Reproduce word for word the lines between those holding "sector del campo durante un par de minutos." and "San Luis en", inclusive, and nothing else from the data below.

**** Supplied entries ****

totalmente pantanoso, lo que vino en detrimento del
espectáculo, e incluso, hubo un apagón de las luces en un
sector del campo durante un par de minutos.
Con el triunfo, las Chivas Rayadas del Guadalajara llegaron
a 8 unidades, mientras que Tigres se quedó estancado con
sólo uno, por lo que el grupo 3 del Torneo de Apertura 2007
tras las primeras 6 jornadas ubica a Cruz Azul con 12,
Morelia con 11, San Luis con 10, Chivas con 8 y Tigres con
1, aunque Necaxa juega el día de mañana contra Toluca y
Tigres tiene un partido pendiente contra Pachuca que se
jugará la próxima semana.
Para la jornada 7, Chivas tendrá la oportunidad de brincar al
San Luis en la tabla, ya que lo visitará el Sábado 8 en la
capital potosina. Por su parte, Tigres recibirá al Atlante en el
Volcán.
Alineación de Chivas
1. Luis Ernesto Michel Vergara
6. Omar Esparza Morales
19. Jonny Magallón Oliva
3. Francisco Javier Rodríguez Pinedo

****
**** Supplied entries ****

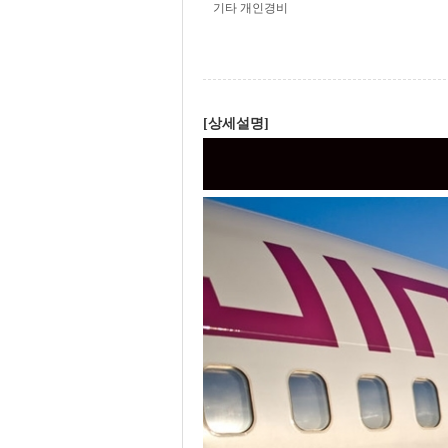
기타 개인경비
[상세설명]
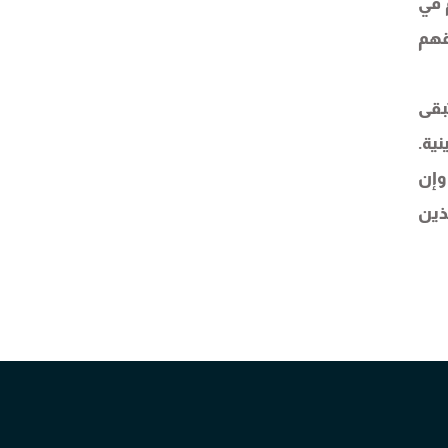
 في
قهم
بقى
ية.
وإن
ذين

****

:: Your solution ::
sector del campo durante un par de minutos.
Con el triunfo, las Chivas Rayadas del Guadalajara llegaron
a 8 unidades, mientras que Tigres se quedó estancado con
sólo uno, por lo que el grupo 3 del Torneo de Apertura 2007
tras las primeras 6 jornadas ubica a Cruz Azul con 12,
Morelia con 11, San Luis con 10, Chivas con 8 y Tigres con
1, aunque Necaxa juega el día de mañana contra Toluca y
Tigres tiene un partido pendiente contra Pachuca que se
jugará la próxima semana.
Para la jornada 7, Chivas tendrá la oportunidad de brincar al
San Luis en la tabla, ya que lo visitará el Sábado 8 en la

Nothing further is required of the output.